Le troisième problème (toujours à mon humble avis) réside dans la progression de la trame narrative et dans la cohérence des numéros. Pris individuellement, tous les éléments fonctionnent. Pris ensemble, le résultat est moins harmonieux que je l’aurais souhaité. Chaque numéro passe rapidement, de sorte que tout n’est qu’effleuré. La multiplication des références, la division du personnage en quatre et les enchaînements rapides diminuent la charge émotive. Le sujet de la mort est abordé du bout des lèvres. Or, c’est justement l’intensité du drame qui renforce la critique sociale dans l’œuvre originale.
La fin m’a aussi laissé perplexe, surtout avec l’inclusion de danseurs-robots et des mentions de l’intelligence artificielle. J’ai l’impression qu’on a tenté d’inventer un monde hors du temps pour parler de la problématique de l’exploitation des travailleurs/travailleuses… tout en évoquant constamment des textes qui sont fortement attachés à une période précise.
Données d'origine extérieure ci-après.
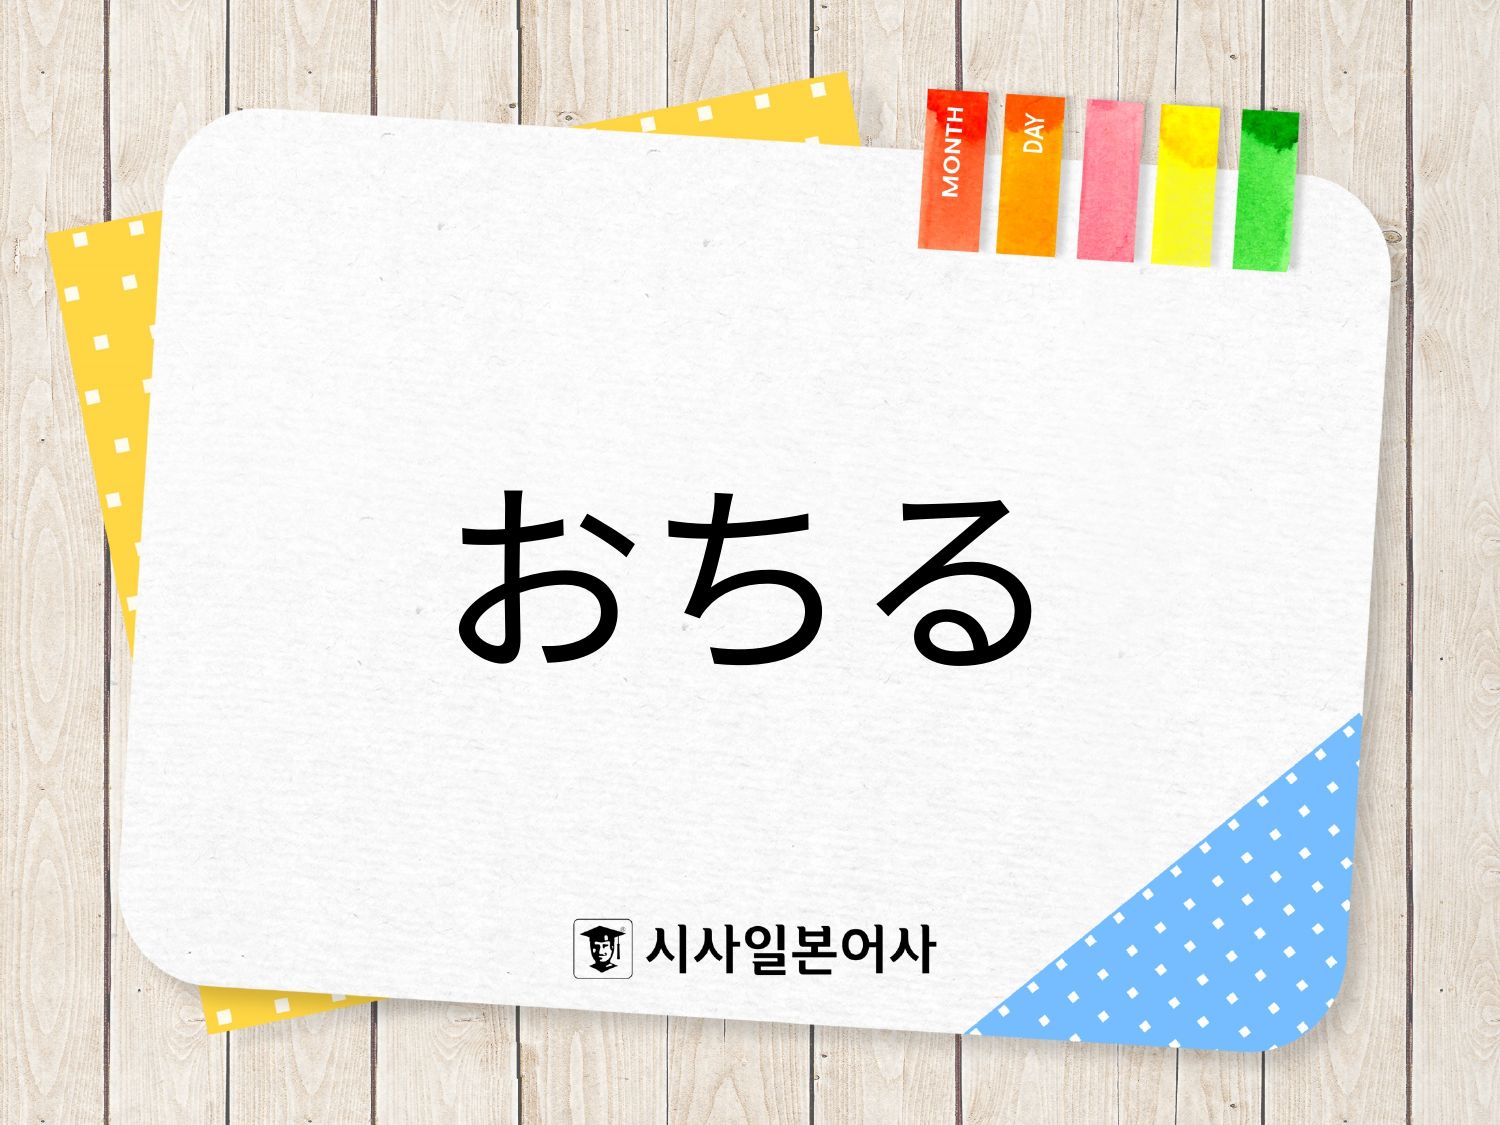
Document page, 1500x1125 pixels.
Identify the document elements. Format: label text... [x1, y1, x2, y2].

title おちる [75, 338, 1425, 811]
picture [0, 0, 1500, 1125]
Enfin, le dernier problème est le prix. Je comprends qu’un tel spectacle à grand déploiement génère beaucoup de frais et que tous ces bons artistes et techniciens doivent être rémunérés adéquatement. Cela dit, payer plus cher crée des attentes…
Bref, je suis surtout ressortie nostalgique de l’interprétation remarquable de Benoît Brière dans Le boss est mort. Comme quoi, parfois, on fait plus avec moins.